El día que eligieron
Se fue un domingo por la mañana, para entonces nos quedaba ya poco llanto, porque las lágrimas las habíamos vaciado durante toda la semana; desde su cama la veíamos partir despacio. Casi todos sabíamos que era el final, pero la mayor parte de las ocasiones no hablábamos de eso, hacíamos guardias interminables, velando día y noche, sabiendo que eran los últimos días que estaría con nosotros.
Recuerdo que de niña, los domingos era el día de fiesta en casa, desde muy temprano mi mamá procuraba la barbacoa o de ser posible preparaba menudo desde un día antes, un pan de nata o algún postre para alegrar la mañana.
Ir a misa era obligatorio, para eso nunca había concesiones, ni siquiera motivo de discusión; sin embargo, a la salida nos esperaba un suculento almuerzo en casa; era el día en que mi mamá se esmeraba más en la comida que el resto de la semana, estaba prohibido lavar ropa o hacer un trabajo pesado.
Ya anciana, el domingo seguía siendo el momento cumbre, cuando mis hermanos deberían de visitarla, reunirnos para comer todos juntos, el día de la convivencia familiar. Por eso no fue extraño que ese día por la mañana decidiera irse.
Cuando los signos vitales se encontraban estables y algunos de mis hermanos se preparaban para los días venideros con incertidumbre, llegó el domingo y ya con el sol mañanero, a la hora que solíamos sentarnos a la mesa a disfrutar el almuerzo se empezó a ir. “Buen viaje Hermenegilda” le dije al oído, tomando su mano cuando la geriatra que nos acompañaba pidió que nos despidiéramos.
Después de mucho tiempo pudo extender sus piernas contracturadas y su rostro se volvió luminoso, el gesto de dolor que permanentemente la acompañaba desapareció mostrando una placidez que me produjo una paz interior nunca antes conocida.
Mis hermanas, mi cuñada y mis sobrinas habían hecho un trabajo intenso de cuidados que dejé que terminaran después del último suspiro de mi mamá. Salí de su habitación y me concentré en el rito cristiano que se debe cumplir en estos casos.

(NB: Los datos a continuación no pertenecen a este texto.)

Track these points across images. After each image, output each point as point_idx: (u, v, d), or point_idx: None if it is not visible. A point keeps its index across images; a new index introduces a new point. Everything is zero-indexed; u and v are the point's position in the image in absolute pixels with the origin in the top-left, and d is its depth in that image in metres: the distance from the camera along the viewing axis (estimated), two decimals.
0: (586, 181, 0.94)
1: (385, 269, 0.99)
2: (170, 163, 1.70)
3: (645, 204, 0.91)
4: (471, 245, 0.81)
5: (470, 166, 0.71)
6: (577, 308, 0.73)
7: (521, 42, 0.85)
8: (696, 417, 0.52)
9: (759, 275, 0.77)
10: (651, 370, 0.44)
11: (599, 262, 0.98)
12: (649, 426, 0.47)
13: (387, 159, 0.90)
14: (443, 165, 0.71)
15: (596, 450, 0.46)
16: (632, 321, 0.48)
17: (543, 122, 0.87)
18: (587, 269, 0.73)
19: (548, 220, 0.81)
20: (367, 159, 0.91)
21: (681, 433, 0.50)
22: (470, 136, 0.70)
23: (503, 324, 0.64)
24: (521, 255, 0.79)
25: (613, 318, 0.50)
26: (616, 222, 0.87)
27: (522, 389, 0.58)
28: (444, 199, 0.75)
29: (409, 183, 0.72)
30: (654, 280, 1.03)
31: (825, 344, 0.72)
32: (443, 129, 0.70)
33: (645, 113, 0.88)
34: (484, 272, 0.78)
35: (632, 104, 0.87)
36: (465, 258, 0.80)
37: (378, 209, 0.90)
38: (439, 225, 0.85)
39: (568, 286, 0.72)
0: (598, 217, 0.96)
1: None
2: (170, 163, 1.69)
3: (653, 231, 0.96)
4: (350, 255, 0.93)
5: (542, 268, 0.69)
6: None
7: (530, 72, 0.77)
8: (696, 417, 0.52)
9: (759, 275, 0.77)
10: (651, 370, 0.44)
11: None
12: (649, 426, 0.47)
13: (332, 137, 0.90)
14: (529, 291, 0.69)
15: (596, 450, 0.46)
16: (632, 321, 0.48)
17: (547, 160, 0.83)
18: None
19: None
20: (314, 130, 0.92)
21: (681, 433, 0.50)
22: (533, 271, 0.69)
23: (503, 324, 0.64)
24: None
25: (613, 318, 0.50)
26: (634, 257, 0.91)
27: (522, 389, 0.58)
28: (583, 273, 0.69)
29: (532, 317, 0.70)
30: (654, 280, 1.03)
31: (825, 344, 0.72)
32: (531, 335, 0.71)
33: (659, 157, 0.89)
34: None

Fue entonces cuando recordé a mi padre, que había muerto en jueves, hace 15 años; era su día favorito de la semana porque salía de viaje para ir de compras y surtir su negocio que tenía en el pueblo.
Nadie sabe qué pasa cuando la gente muere, solo que es muy doloroso para quienes quedamos vivos; sin embargo, la muerte libera, porque pienso en los 15 años en que mi madre vivió en una silla de ruedas después de su operación de cadera, sufriendo un dolor permanente en su pierna, después de haber sido toda la vida una mujer que vivía de la cocina al jardín, siempre haciendo algo. La muerte libera, porque pienso en mi padre, incansable en el trabajo y atacado por una embolia que lo dejó parapléjico durante un año.
Pienso en esto y descubro que no lloro porque mi madre se haya ido, lloro por mí, por la tremenda ausencia que me deja mi compañera de los domingos, cuando solíamos tomar el sol por las mañanas después de almorzar y unas selfis que compartíamos en el grupo de Facebook de la familia; no lloro como hija, sino como su cuidador que fui y ahora simplemente no está, lloro como su cómplice, su confidente, su apoyo; lloro por el ahora, porque ya no tengo el siempre, ni el todavía y habito, como dijera Silvio, en la nostalgia de cosas pequeñas y tontas. Lloro, porque no sé si yo también podré elegir el día de mi muerte: el más feliz, el más radiante de toda la semana.